Geography: You're right - there is no sprawl in California. Everyone hangs out
at Buck's and the 880 or 280 (take your pick - I prefer scenic Newark) to San
Jose ia a short, leasurely jaunt.

BTW, I drink a lot of coffee. Re-phrase: A LOT OF COFFEE. When I'm in a coffee
shop, I tend to be head down, working away - I'm not broadcasting that I'm
working on a startup or looking to get a "feel" for what other startups in
Atlanta are doing. There's plenty of more efficient ways to do that (ATDC/TAG,
AWE, YnR, etc.).

Business Mix: God forbid that you'd ever want to associate with anyone that
might be your customer/end-user or just a regular human. I love my startup(s).
I love hanging out with the other "Crazy People" (I assume you mean
"entrepreneurs") here in Atlanta. But 99.99999% (don't hold me to that - I
made it up) of the world is NOT made up of startup entrepreneurs. Be wary of
hillbillies with "real world" perspectives - we shall rule the world y'all.

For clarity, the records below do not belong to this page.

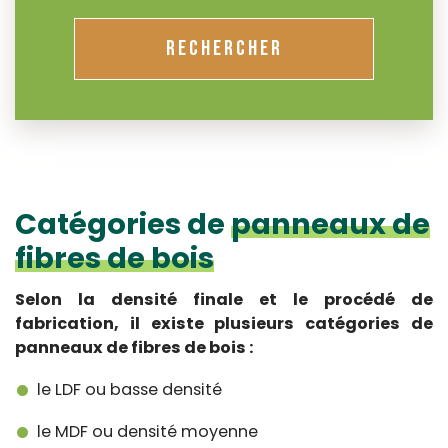
RECHERCHER
Catégories de
panneaux de
fibres de bois
Selon la densité finale et le procédé de
fabrication, il existe plusieurs catégories de
panneaux de fibres de bois :
le LDF ou basse densité
le MDF ou densité moyenne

Business Culture: By "porosity" I'm guessing you mean Yahoo Lunch 2.0, Google
seminars, etc. If so, you'd be right. I'll admit that UPS, Home Depot, et. al.
don't exactly fling their doors open, but they're not that type of company.
Google has offices here. They certainly have enough servers a few feet down
from my colo rack. I'm not seeing much "porosity" from them, but then again,
I'm guessing at what you mean.

Don't get me wrong, I'm not saying Atlanta is perfect. I will probably NOT be
able to raise the capital I'm looking for locally. The local investors don't
really get the space I'm in (and candidly, that's just because there aren't
that many local investors). And I'm aware that investors want to be able to
drive to your office and flash the pimp hand, etc., etc. (No offense to any
investor types either). But the water in SV does NOT make you smarter or
better able to execute. Yes, there are enablers there, and most will never
leave. But I've got cheap rent, some pretty smart people working with me and
AirTran has cheap tickets to SFO.

Full Disclaimer: I've changed my position many times before (as recently as
this morning) and reserve the right to do so in the future.